Vermont Business Magazine The State’s General Fund, Transportation Fund (T-Fund), and Education Fund receipts in July were a combined $227.0 million, or 2.8%, above monthly consensus expectations.
The General Fund, Education Fund and even the Transportation Fund all finished the month with revenues above target, marking a strong start for the new fiscal year.
The sales tax, with feeds the Ed Fund, was particularly strong (plus 8.5%).
General Fund revenues collected for the month totaled $136.6 million, $0.6 million above the monthly consensus cash flow revenue target.
The July numbers carry the momentum of previous months on personal and corporate income taxes as well as a few of the smaller revenue categories.
The corporate income was particularly strong (plus 18.25%), while the personal income, which has been very robust, had a more modest month (plus 3.1%). The tourism-related rooms & meals tax, which also has been strong, was below targets (minus 3.55%) as set by state economists.
Revenues into the Transportation Fund exceeded monthly consensus expectations, bringing in $23.6 million in July, $0.8 million above the consensus monthly cash flow target estimate.
This reverses a string of lagging months for the T-Fund.
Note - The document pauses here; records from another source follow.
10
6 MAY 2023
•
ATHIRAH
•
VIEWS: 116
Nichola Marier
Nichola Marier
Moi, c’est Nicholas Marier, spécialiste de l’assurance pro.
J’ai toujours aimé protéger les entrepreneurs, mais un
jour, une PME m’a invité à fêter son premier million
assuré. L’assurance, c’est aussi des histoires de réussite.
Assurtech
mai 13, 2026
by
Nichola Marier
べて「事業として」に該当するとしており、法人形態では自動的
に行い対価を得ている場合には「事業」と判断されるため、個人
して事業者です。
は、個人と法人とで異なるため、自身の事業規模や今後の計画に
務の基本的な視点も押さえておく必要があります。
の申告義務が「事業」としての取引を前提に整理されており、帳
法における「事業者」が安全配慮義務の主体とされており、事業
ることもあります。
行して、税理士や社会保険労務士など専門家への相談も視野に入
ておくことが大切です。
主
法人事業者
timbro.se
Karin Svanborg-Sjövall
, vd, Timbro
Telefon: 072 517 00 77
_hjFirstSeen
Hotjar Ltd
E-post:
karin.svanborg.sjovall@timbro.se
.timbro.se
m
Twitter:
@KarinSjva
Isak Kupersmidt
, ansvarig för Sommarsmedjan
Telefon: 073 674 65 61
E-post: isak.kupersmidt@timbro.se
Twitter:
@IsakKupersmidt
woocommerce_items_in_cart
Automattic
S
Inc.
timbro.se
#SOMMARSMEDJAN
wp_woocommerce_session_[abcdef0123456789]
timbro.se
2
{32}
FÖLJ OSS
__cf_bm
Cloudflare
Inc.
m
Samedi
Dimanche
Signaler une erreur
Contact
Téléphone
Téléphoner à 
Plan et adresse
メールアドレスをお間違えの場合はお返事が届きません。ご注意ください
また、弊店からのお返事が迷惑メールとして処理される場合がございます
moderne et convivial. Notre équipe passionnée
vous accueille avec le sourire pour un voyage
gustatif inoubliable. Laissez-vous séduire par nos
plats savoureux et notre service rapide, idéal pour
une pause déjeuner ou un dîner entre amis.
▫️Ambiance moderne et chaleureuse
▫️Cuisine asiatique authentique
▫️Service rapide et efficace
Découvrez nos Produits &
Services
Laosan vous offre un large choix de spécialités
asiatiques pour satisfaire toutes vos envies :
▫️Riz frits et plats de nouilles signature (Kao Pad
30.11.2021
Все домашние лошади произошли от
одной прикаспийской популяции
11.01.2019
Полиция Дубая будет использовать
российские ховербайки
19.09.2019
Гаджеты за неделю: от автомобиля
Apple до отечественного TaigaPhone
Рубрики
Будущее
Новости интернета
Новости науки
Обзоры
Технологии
Performance in the various categories was mixed, with gas tax underperformance balanced out by above consensus performance in diesel taxes and purchase & use taxes. The T-Fund’s Other Fees category also had a strong month.
The Education Fund revenues were $4.9 million, or 7.9%, above the monthly consensus cash flow target, having collected $66.8 million in July.
Strong performance was to be expected given the still largely positive pace to retail and visitor activity in Vermont.
Consumption tax revenue came in strong, a pattern that is likely to continue over the short term absent a significantly negative shift in the economy.
State revenues for the first month of Fiscal Year 2023 remain on solid ground, which is a relief given the recent turmoil in the asset markets and the Federal Reserve’s intention to moderate demand-driven inflation, according to Administration Secretary Kristin Clouser.
“It’s always preferable to begin the fiscal year with a small cushion to soften the inevitable bumps down the road. We are pleased to see a good start to the year, although we remain mindful that we have benefited from a very strong wind at our back which may not continue,” Clouser said.